• [Exercise passage]:

Judging by the band's earthy, "Phish-Phan" appearance,
one rightfully expects a more acoustic-based, jam band homebrew, perhaps
even spiced with some 70's rock flavor. Oddly enough, Pilotdrift
instead crafts spacey, Bowie-like melodies and sings them through
Gothic baritone vibratos. And the musical framework creates the sound
and eerie hum of a haunted house - where inside wax figures and serial
killers waltz together to pump organs, full orchestra chills and sci-fi
synthesizers. The result? Spooky, beautiful compositions that, though
at times overly melodramatic, disturb as much as they delight.
The first track, "Caught In My Trap," starts Water Sphere
on the right foot. Kelly Carr's vocals quiver with a sort of
Dracula-esque tone, romantic and horrific. "I am not who you
think I am," the narrator warns. He's not a "warm helpful
generous man." No, he's a madman, and he has you trapped! Now
"you're tied," and though you try to escape, the villainous
narrator pushes you to the ground. "You're falling down/you're
falling down" a demonic choir chants in the background, as violins
and pianos fearfully run in place, unable to escape the madman's evil
"I am not who you think that I am . . . I eat humans' heart
All nine songs on Water Sphere haunt the album with a similar
terror of this first track, though each brings its own subtle variations.

• [Exercises]:
1. Decide whether each statement agrees with the Pilotdrift album review, answering yes or no and quoting the words of the review that decide it: (a) The album Water Sphere contains nine songs. (b) Pilotdrift plays acoustic-based jam band music. (c) The vocals on "Caught In My Trap" belong to Kelly Carr.
2. Reproduce the stretch of the Pilotdrift album review from "Judging by the" through "as they delight.".
3. Write what follows the last sentence of the Pilotdrift album review.

• [Record excerpts]:
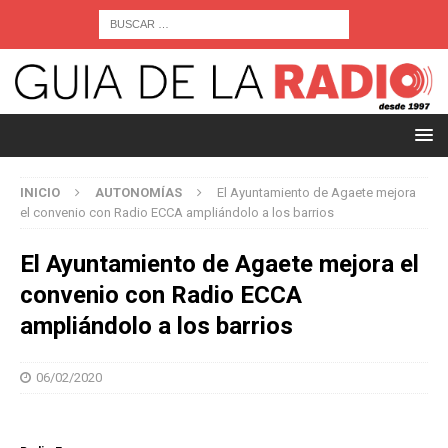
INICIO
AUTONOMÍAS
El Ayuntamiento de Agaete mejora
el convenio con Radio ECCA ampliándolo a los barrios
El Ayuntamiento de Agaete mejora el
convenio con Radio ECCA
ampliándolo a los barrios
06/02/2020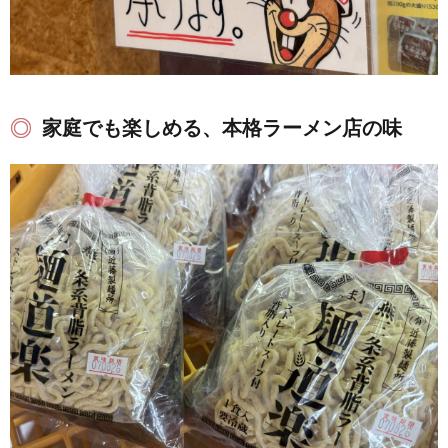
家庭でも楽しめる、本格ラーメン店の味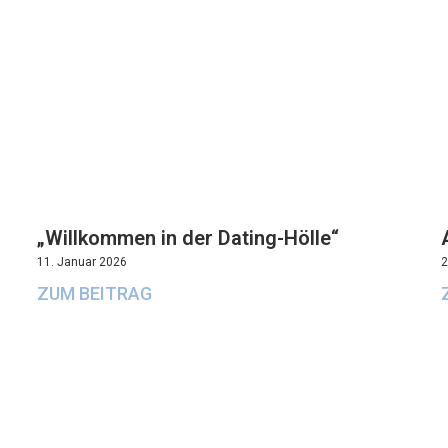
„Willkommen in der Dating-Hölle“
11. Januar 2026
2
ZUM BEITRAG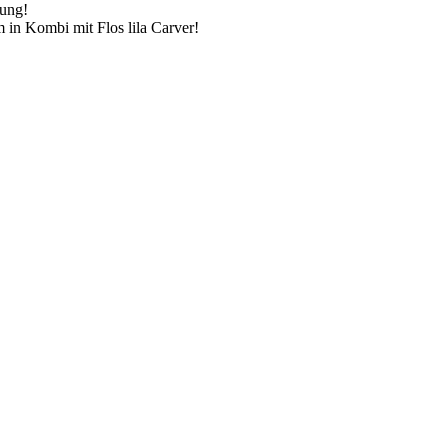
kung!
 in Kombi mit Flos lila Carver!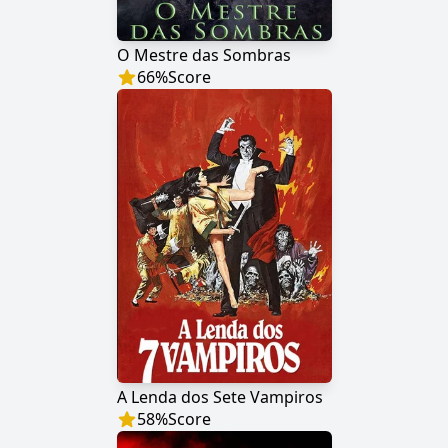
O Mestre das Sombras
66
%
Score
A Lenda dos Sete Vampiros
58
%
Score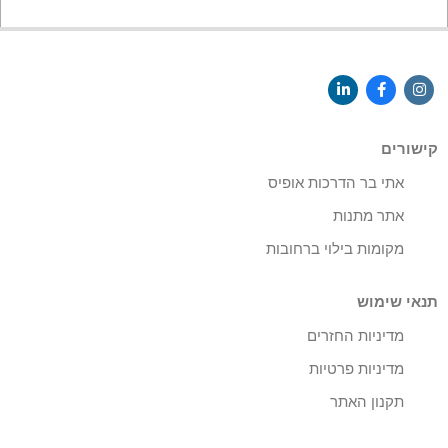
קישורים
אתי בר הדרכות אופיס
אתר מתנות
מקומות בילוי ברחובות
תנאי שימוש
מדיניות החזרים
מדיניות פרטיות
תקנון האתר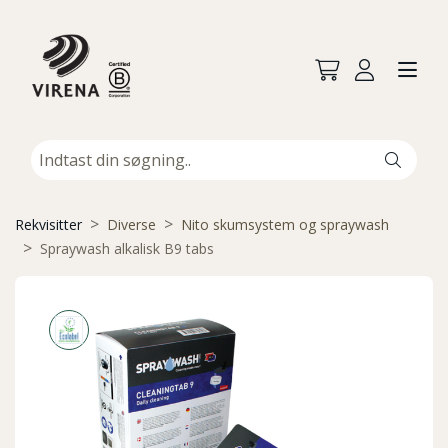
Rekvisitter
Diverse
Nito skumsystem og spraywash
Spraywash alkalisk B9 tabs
...
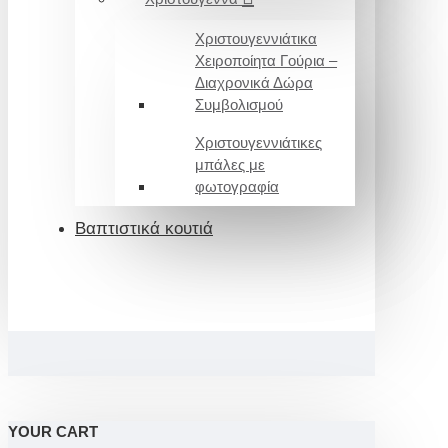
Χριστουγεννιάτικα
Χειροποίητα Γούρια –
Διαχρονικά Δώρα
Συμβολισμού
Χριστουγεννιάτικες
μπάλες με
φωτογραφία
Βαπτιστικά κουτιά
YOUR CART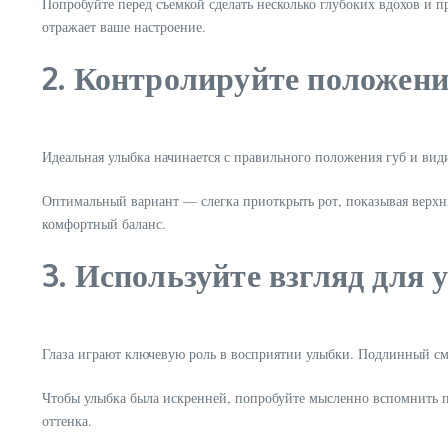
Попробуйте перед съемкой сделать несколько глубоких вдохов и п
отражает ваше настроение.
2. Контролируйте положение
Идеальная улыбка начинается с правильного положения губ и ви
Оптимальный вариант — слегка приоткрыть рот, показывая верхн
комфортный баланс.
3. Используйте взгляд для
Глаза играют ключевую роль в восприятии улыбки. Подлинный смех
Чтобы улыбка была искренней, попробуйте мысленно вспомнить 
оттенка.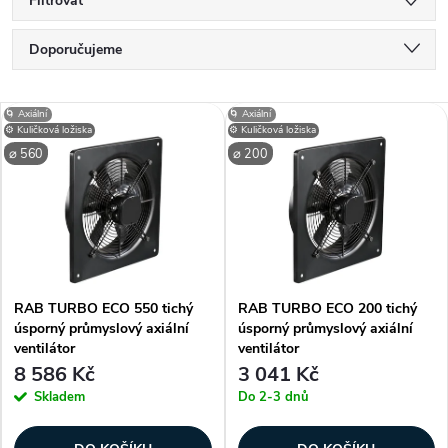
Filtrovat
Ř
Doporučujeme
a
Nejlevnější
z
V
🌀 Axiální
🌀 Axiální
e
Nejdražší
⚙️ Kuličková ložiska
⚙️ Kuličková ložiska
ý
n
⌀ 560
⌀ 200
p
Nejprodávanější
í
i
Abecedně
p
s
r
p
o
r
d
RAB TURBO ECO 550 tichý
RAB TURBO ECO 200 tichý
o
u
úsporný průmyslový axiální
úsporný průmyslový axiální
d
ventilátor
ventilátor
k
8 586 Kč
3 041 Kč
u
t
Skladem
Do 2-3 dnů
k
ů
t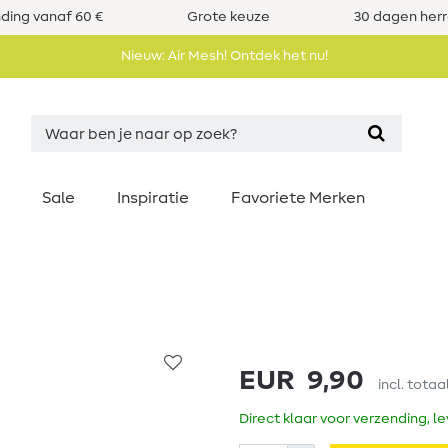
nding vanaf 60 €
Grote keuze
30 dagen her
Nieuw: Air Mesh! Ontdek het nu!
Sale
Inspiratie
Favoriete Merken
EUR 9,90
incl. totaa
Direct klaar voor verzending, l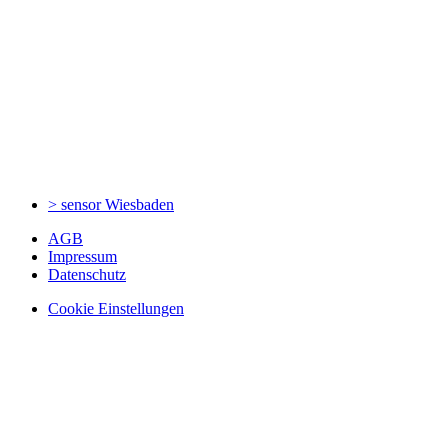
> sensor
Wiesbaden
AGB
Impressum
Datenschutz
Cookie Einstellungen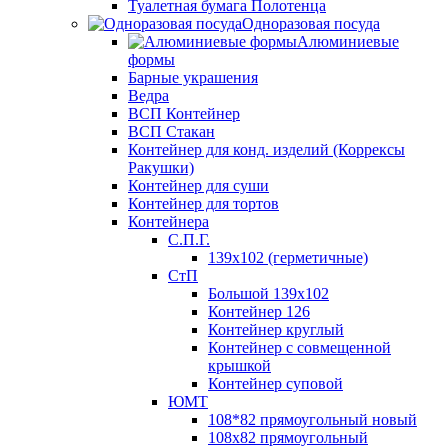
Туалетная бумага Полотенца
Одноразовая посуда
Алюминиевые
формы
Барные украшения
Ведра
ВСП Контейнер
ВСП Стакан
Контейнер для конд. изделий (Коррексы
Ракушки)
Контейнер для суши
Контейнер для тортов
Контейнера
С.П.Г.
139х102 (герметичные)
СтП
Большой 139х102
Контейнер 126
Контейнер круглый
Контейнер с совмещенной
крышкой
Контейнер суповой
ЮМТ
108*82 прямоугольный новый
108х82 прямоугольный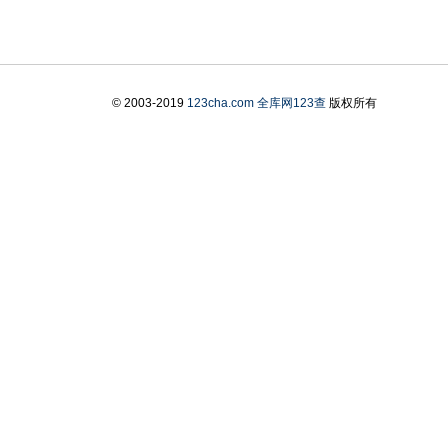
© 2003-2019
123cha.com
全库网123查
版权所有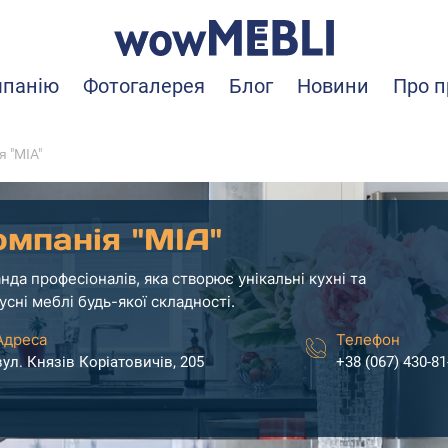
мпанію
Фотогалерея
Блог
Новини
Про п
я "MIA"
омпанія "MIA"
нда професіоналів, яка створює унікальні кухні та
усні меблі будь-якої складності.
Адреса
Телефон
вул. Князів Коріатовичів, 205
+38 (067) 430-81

• [Responses per task]:
1.
(a) Yes: "All nine songs on Water Sphere"
(b) No: "Oddly enough, Pilotdrift instead crafts spacey, Bowie-like melodies"
(c) Yes: "Kelly Carr's vocals quiver with a sort of Dracula-esque tone"

2.
Judging by the band's earthy, "Phish-Phan" appearance,
one rightfully expects a more acoustic-based, jam band homebrew, perhaps
even spiced with some 70's rock flavor. Oddly enough, Pilotdrift
instead crafts spacey, Bowie-like melodies and sings them through
Gothic baritone vibratos. And the musical framework creates the sound
and eerie hum of a haunted house - where inside wax figures and serial
killers waltz together to pump organs, full orchestra chills and sci-fi
synthesizers. The result? Spooky, beautiful compositions that, though
at times overly melodramatic, disturb as much as they delight.

3.
"Bubble Craft" has the imaginative, stellular appeal of
a Ray Bradbury novel. The lyrics build a futuristic, technologically-advanced
neighborhood that "looks like the insides of a VCR." Here
people wearing "uncomfortable skirts and vests" with "sleepy
kids who skip their breakfast" struggle to remember nature in
a world bereft of it. Synthesized melodies and computer blips are
juxtaposed with tribal, organic djembe beats, lending a vivid musical
metaphor of such struggle. Such a technique of expression is a predominant
feature on Pilotdrift's fine album.
Water Sphere's best track is a darkened window into one of
the most feared attractions, as many films and novels have personified:
namely, the wax museum. On "Late Night In A Wax Museum,"
listeners peer into a room where "Doris Day And Napoleon"
are "deeply lost in each ones eyes," and Einstein and Marilyn
Monroe are lovers "from a different time."
While Pilotdrift's horrific theatrics are, as mentioned earlier,
a bit much at times (particularly on the "Jeckyll And Hyde
Suite"), Water Sphere is a dynamic feat. Each song is
crafted with excellence and talent. Surely this could prove to be
one of the year's best.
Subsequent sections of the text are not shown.